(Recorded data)

Start of Block

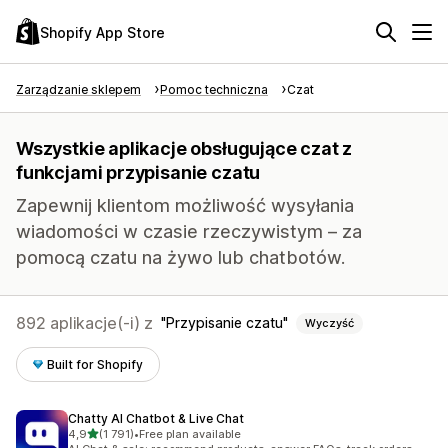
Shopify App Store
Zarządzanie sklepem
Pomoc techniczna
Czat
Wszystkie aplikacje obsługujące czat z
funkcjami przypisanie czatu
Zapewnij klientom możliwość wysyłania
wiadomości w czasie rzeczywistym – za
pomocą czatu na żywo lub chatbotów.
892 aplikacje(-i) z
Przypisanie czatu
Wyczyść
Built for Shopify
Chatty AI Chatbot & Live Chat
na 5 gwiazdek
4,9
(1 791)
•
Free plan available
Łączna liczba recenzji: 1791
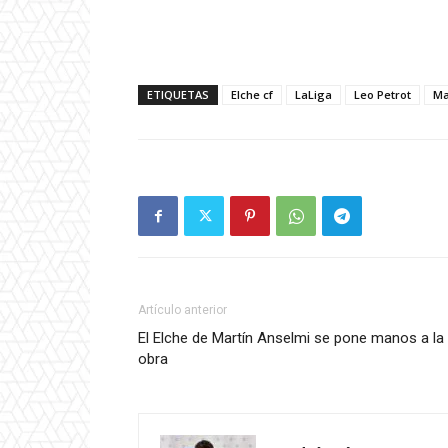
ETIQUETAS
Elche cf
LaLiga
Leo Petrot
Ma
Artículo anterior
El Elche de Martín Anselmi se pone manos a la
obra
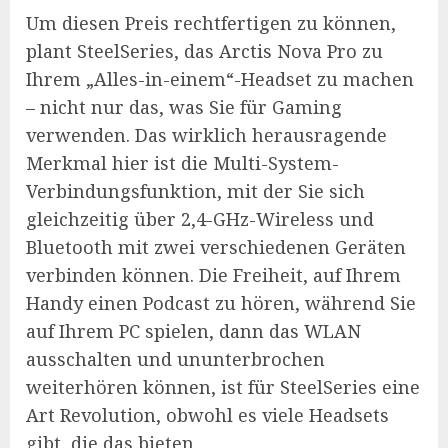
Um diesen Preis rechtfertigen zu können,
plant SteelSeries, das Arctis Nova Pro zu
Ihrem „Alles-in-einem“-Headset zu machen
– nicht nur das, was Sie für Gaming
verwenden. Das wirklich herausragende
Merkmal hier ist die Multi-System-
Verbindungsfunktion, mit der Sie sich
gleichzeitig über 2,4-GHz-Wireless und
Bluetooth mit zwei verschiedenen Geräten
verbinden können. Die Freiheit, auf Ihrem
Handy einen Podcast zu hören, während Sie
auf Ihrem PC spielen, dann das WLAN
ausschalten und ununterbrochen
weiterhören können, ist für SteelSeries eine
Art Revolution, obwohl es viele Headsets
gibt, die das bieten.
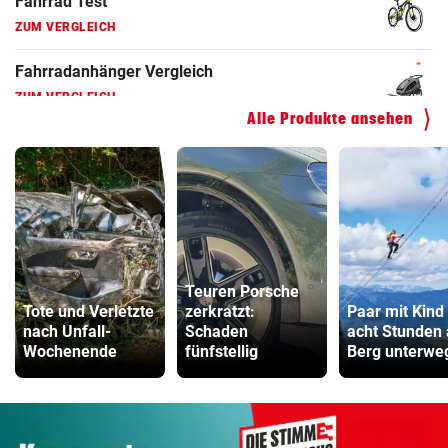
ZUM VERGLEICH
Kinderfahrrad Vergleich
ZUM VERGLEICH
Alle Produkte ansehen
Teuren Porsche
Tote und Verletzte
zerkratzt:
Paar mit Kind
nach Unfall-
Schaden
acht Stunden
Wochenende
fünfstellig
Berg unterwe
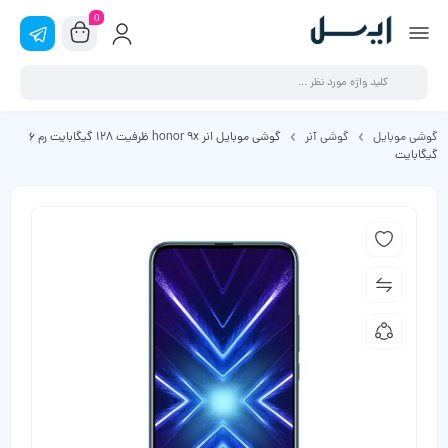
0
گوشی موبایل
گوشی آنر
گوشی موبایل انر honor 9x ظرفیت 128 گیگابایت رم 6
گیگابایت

End of Block

### Task brief
In the lines above, spot each one that contains the word "گیگابایت" and copy it.

### Written answer
گوشی موبایل انر honor 9x ظرفیت 128 گیگابایت رم 6
گیگابایت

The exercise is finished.